Providing healthcare needs within a largely globalized society will always remain a challenge especially when multiple interests have to be factored. The most important element of cultural awareness that nurses have to understand is the fact that elements of culture are both external and internal and cannot be summarily covered under the nursing curriculum. Also, Hammond (2010) rightly argues that it should be understood that cultural diversity by itself constitutes diverse forms right from religion based, social and racial diversity. Each situation that will be encountered will be different and will require a varied approach in its resolution. According to Renee (2010) the acronym ASK – which stands for awareness with skill and knowledge has been developed to address different emerging scenarios that could have cultural implications to the care receiver. The trick here is to be always open minded and willing to integrate the various elements of a particular cultural dispensation in the delivery of nursing care services. Of utmost importance is to desist from making any form of assumptions regarding a particular scenario. For example, if a patient is not eating, a nurse should not be quick to assume that this is a case of lack of appetite due to prevailing symptoms or an intense drug routine. The patient could as well be fasting.
References
Barry, M. and Edgman-Levitan, S. (2012) Shared Decision Making—The Pinnacle of Patient-Centered Care. New England Journal of Medicine, 366, 780-781
Bynum, S., Davis, J., Green, B. and Katz, R. (2012) Unwillingness to Participate in Colorectal Cancer Screening: Examining Fears, Attitudes, and Medical Mistrust in an Ethnically Diverse Sample of Adults 50 Years and Older. American Journal of Health Promotion, 26, 295-300.

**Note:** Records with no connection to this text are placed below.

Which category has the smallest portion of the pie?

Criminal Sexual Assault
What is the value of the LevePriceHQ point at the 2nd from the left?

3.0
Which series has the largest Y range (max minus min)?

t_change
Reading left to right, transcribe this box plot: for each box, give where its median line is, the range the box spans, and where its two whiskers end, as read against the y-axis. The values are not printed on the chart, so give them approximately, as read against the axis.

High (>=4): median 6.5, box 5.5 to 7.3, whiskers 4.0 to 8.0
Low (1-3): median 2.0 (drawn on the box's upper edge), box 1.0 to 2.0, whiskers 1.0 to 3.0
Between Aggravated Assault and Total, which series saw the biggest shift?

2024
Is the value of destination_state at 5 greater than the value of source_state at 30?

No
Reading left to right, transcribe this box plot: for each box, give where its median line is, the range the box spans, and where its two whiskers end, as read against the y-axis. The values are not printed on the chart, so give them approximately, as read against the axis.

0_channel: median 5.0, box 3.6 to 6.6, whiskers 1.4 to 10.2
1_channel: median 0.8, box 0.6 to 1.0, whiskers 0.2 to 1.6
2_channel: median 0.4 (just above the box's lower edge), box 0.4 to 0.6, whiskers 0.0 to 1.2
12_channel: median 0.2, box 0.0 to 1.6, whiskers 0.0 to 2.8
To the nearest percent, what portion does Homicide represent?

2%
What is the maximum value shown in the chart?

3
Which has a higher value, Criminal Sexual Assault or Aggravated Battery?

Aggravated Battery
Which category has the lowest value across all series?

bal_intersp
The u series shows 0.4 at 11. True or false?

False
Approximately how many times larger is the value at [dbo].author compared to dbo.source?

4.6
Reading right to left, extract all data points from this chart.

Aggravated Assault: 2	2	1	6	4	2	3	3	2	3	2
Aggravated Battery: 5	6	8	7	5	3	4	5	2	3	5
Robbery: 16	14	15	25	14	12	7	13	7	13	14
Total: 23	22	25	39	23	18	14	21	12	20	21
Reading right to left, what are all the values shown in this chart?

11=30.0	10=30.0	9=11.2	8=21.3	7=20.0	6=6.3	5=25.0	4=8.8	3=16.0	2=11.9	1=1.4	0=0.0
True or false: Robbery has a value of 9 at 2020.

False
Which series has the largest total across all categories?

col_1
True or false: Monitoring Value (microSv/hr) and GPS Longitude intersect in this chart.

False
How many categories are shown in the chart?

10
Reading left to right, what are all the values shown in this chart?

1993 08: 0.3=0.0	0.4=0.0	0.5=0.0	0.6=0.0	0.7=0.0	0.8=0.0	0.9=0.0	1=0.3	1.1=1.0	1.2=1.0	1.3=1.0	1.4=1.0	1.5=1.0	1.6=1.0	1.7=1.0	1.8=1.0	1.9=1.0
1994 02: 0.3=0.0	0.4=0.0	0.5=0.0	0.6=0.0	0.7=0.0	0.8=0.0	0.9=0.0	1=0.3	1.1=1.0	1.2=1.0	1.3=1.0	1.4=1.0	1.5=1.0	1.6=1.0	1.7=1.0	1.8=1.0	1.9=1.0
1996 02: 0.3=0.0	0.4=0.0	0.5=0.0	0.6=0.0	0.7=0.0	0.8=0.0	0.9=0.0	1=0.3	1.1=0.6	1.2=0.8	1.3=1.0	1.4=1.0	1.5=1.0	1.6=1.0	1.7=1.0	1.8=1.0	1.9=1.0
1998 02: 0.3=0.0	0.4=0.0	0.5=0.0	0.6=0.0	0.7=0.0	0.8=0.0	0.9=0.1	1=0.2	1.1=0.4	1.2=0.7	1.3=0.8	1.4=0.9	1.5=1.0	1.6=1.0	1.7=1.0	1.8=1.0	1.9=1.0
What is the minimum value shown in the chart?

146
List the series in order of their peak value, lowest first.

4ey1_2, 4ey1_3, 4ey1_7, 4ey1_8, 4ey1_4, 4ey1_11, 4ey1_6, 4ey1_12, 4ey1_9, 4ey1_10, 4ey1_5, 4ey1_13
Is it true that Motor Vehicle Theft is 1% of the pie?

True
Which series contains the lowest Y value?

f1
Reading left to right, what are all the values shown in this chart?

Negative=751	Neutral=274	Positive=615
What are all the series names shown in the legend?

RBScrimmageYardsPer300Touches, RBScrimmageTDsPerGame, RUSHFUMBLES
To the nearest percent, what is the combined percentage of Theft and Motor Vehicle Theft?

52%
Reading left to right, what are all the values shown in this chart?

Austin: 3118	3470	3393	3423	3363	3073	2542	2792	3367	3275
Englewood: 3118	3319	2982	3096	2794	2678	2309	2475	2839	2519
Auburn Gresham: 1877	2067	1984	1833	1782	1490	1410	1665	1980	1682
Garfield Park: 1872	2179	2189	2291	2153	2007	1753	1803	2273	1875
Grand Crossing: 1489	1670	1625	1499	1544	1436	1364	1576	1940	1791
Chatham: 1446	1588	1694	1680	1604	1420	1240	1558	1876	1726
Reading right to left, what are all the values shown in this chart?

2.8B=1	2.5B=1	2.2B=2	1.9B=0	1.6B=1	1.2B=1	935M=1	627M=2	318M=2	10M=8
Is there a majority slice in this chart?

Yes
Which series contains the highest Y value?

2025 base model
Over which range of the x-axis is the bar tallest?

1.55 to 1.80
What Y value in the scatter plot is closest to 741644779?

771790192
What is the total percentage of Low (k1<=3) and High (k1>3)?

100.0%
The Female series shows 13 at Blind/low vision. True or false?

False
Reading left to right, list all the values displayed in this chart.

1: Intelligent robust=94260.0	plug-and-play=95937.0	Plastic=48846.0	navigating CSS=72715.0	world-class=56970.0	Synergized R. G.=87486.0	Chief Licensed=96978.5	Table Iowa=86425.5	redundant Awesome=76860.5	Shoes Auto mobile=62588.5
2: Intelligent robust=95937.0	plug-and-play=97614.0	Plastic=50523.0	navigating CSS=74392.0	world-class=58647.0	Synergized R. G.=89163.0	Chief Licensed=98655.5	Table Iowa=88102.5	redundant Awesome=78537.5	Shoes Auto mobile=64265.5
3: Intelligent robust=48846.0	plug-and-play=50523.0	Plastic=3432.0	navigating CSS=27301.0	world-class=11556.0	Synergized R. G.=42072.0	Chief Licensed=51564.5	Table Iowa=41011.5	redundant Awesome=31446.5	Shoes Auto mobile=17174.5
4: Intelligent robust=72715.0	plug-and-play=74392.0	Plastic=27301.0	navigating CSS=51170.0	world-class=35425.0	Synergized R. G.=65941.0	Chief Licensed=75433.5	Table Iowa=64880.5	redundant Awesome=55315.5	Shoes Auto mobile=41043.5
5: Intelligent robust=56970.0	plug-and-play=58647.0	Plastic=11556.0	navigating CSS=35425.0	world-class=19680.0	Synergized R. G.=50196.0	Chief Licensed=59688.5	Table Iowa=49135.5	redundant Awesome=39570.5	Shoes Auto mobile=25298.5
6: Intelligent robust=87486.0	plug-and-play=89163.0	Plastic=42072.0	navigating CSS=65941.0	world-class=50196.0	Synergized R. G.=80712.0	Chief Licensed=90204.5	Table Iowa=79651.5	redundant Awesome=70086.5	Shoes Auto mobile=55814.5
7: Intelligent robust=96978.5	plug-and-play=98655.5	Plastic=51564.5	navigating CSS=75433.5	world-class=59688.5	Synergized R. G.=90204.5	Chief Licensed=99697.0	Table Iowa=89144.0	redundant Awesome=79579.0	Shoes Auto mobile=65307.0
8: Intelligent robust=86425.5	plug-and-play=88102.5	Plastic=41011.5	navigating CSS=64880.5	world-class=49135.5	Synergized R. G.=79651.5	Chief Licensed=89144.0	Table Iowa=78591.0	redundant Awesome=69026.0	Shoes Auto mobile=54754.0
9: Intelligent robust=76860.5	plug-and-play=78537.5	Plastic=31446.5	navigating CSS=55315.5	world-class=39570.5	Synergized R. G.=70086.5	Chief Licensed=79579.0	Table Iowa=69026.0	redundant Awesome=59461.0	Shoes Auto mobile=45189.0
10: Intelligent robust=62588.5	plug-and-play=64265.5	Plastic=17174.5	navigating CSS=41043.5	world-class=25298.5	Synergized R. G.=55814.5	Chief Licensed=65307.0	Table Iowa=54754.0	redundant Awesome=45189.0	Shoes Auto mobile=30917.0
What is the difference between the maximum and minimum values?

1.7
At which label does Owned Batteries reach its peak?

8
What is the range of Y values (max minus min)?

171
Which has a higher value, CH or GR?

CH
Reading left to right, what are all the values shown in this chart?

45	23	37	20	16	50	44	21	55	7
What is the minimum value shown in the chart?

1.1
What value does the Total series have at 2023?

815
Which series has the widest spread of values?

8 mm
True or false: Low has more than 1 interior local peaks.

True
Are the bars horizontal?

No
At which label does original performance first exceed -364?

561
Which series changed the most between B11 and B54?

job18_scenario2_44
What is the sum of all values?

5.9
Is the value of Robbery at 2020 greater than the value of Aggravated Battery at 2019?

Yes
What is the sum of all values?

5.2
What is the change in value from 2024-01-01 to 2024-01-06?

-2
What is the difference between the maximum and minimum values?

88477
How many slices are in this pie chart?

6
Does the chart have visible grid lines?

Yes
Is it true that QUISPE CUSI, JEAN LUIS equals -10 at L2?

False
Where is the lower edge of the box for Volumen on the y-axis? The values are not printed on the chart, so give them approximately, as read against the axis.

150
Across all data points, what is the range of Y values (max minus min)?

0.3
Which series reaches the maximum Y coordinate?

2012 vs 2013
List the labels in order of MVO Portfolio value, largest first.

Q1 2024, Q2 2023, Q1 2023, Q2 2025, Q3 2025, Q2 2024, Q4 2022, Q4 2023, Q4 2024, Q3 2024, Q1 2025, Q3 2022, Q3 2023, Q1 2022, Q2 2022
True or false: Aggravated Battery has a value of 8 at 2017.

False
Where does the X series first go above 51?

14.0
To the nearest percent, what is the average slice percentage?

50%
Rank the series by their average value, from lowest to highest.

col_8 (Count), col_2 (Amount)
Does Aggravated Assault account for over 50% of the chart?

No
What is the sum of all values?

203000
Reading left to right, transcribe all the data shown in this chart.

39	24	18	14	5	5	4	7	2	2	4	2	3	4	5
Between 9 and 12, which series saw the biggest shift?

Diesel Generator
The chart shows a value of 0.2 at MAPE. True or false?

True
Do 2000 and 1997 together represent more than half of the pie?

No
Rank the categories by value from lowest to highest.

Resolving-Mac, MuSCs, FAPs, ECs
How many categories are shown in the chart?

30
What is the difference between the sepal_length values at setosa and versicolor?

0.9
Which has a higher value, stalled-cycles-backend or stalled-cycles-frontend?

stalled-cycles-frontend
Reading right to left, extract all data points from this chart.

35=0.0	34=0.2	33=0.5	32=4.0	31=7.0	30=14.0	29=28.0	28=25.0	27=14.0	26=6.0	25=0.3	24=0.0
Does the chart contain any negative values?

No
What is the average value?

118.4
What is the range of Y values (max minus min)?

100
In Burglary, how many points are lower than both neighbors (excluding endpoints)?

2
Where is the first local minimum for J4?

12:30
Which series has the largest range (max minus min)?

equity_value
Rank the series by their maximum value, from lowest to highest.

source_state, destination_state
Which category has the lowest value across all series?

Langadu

Campinha-Bacote, J., (May 31, 2011) "Delivering Patient-Centered Care in the Midst of a Cultural Conflict: The Role of Cultural Competence" OJIN: The Online Journal of Issues in Nursing Vol. 16, No. 2, Manuscript 5.
Hammond, W. (2010) Psychosocial Correlates of Medical Mistrust among African-American Men. American Journal of Community Psychology, 45, 87-106.
Reneé S. Holleran. (2010). “How Can Nurses Increase Their Cultural Awareness?” Medscape.